**Recorded information**:
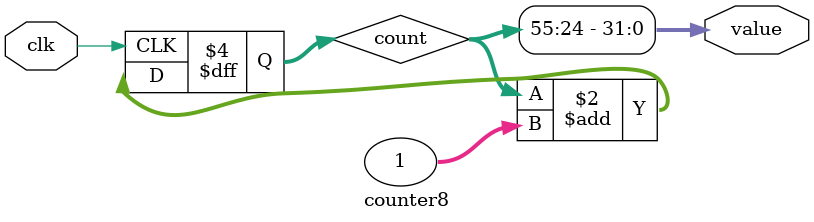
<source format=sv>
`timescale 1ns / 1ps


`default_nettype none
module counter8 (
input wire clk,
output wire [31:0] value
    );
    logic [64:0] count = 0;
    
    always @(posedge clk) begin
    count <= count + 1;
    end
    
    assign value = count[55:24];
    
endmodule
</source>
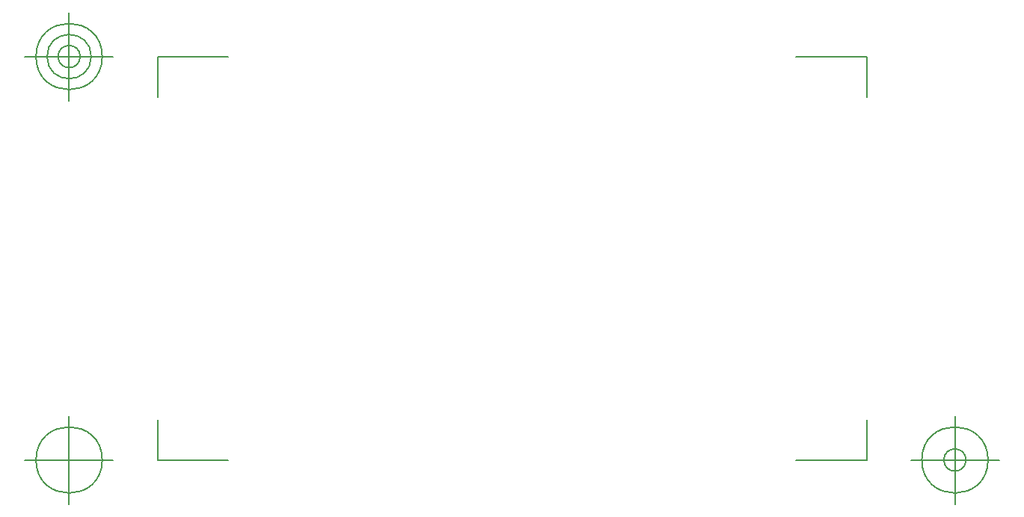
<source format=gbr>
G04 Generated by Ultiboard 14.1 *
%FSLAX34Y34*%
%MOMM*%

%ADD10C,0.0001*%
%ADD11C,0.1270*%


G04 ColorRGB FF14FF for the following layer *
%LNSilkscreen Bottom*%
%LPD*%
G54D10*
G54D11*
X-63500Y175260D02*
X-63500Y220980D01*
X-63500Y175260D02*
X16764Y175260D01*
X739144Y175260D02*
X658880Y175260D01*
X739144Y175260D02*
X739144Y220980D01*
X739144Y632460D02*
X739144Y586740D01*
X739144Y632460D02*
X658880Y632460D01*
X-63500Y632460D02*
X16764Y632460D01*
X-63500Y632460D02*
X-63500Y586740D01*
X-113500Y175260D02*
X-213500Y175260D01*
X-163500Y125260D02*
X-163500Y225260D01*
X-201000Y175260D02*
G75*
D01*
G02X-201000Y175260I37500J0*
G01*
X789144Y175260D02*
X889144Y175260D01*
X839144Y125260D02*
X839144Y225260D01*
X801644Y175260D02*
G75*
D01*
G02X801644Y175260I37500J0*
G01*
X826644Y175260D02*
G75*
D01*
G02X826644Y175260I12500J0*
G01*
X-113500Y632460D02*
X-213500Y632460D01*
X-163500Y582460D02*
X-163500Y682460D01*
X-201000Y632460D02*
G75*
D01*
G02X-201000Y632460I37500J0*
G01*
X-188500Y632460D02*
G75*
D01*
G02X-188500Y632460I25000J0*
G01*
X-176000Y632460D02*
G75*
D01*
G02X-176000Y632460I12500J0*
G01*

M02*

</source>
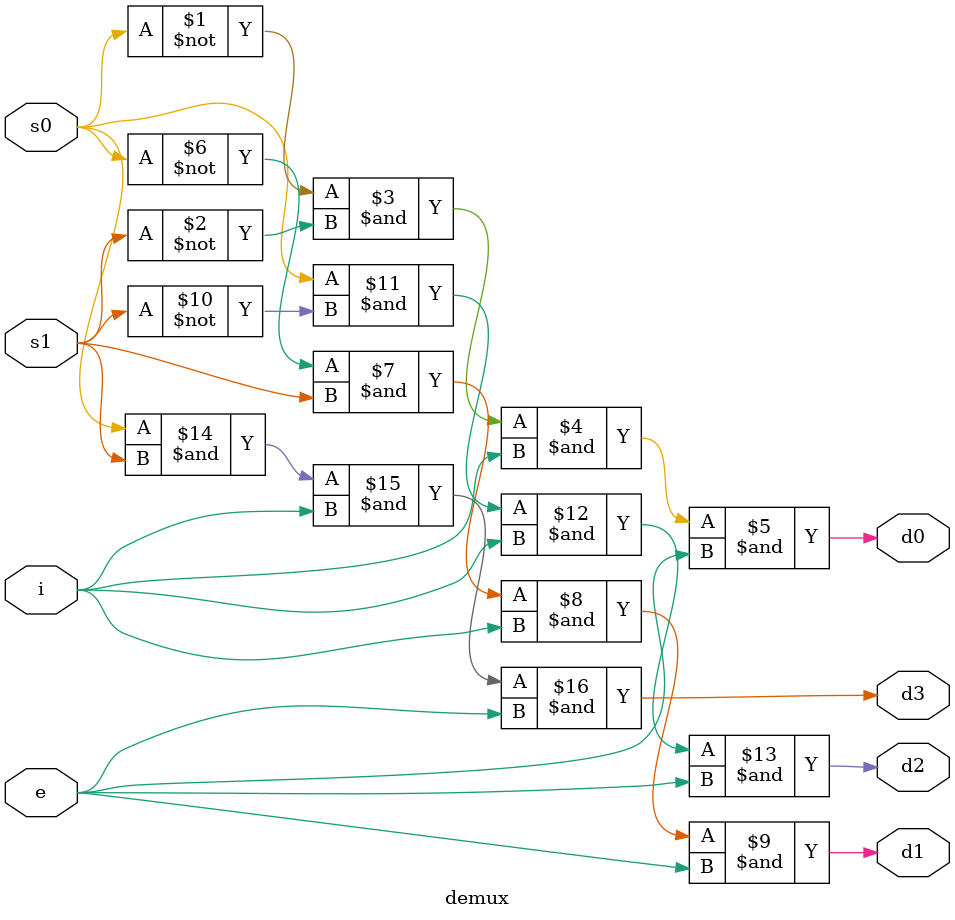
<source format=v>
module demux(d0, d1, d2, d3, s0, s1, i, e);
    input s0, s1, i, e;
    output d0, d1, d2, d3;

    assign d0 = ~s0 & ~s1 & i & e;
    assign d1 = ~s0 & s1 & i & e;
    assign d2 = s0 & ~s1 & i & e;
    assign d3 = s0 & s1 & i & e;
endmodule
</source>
---
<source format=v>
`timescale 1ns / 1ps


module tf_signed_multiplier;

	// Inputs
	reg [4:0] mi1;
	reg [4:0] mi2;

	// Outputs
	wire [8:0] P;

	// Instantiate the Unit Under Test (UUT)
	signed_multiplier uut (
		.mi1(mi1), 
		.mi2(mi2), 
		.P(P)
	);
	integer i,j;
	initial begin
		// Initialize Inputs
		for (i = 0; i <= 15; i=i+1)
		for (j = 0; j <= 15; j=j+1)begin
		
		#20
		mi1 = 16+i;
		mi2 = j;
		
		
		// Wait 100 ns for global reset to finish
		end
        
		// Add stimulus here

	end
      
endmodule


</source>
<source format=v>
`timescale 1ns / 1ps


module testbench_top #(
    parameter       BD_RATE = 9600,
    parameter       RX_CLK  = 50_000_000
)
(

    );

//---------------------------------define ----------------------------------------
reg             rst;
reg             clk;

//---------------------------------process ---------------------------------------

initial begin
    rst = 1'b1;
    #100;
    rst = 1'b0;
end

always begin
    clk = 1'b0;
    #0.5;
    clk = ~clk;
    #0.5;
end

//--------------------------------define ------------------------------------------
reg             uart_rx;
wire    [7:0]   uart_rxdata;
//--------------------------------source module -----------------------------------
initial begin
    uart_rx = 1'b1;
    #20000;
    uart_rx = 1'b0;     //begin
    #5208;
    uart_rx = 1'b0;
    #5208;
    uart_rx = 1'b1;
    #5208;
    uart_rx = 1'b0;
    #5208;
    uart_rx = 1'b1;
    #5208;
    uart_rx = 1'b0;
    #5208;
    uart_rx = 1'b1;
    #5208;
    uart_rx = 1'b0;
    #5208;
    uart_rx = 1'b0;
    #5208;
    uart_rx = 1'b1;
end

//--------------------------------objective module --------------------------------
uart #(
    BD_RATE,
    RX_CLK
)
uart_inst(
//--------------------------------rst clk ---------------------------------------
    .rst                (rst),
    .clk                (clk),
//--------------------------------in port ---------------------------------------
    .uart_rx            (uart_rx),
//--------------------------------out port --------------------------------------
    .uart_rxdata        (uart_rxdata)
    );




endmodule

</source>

**Directions**: Taking the entries as a whole, work out how many lines contain the string "always". Respond with only the number.

**Task answer**: 2